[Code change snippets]
____

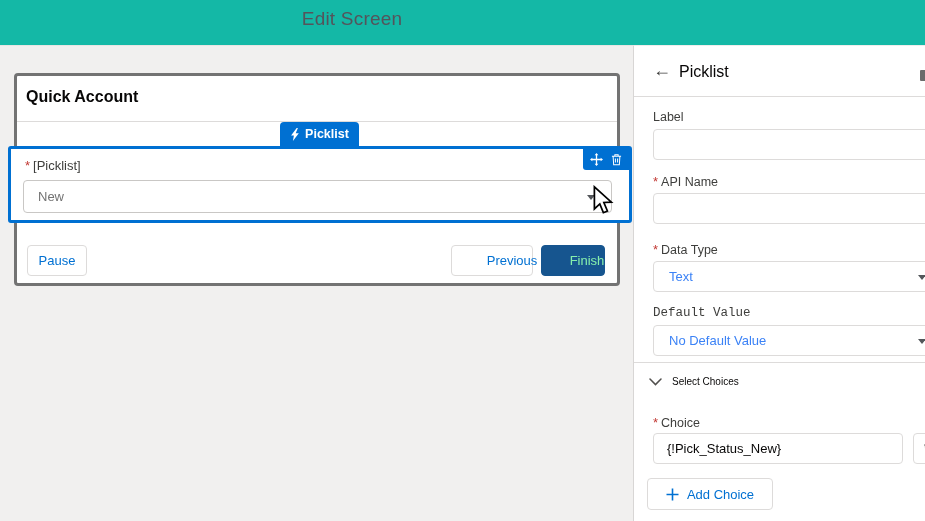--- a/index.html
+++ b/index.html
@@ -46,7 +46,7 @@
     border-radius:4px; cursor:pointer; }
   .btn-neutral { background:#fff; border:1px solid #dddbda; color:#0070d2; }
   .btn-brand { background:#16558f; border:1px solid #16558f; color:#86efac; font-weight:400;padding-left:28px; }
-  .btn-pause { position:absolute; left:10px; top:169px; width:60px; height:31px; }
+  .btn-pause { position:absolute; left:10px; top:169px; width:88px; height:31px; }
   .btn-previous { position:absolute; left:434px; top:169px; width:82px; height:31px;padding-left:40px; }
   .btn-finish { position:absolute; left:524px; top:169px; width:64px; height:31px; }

____

Task statement
With the images left out, output all the entries above exactly.

Answer to this task
--- a/index.html
+++ b/index.html
@@ -46,7 +46,7 @@
     border-radius:4px; cursor:pointer; }
   .btn-neutral { background:#fff; border:1px solid #dddbda; color:#0070d2; }
   .btn-brand { background:#16558f; border:1px solid #16558f; color:#86efac; font-weight:400;padding-left:28px; }
-  .btn-pause { position:absolute; left:10px; top:169px; width:60px; height:31px; }
+  .btn-pause { position:absolute; left:10px; top:169px; width:88px; height:31px; }
   .btn-previous { position:absolute; left:434px; top:169px; width:82px; height:31px;padding-left:40px; }
   .btn-finish { position:absolute; left:524px; top:169px; width:64px; height:31px; }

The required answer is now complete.